**Goal of the exercise:** A single number is the answer here: the count of lines in the records below in which the word "pixels" appears.

**Page segmentation data:**
++++++++++
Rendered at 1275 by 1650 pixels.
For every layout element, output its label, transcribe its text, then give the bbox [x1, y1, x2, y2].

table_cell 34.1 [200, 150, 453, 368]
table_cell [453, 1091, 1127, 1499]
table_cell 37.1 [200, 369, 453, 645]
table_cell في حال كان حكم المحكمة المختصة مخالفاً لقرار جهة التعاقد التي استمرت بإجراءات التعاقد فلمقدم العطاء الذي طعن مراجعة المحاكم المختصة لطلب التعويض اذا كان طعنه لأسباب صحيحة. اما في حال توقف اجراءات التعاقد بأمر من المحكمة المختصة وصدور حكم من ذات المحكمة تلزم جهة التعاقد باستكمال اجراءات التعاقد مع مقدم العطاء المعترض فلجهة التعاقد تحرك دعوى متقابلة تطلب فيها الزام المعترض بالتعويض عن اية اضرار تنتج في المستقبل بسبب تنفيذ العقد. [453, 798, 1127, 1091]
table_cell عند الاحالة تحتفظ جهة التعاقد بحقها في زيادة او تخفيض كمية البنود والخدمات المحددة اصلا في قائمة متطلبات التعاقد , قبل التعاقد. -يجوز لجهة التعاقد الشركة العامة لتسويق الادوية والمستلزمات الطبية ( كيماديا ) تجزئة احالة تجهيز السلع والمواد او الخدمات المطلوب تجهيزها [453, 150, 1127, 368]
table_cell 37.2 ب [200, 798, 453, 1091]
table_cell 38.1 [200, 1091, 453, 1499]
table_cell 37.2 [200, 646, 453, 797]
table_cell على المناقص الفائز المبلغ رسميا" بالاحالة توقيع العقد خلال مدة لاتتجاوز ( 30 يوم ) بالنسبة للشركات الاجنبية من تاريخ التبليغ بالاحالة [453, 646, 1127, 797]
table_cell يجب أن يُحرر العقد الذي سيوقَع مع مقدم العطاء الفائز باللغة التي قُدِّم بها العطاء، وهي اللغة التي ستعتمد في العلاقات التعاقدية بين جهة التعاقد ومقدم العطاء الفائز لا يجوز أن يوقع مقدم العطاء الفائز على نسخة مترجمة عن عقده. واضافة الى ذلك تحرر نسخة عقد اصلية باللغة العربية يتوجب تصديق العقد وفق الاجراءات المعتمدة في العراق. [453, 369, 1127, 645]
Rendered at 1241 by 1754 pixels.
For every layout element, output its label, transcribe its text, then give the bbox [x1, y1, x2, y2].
++++++++++
**Answer to the exercise:** 2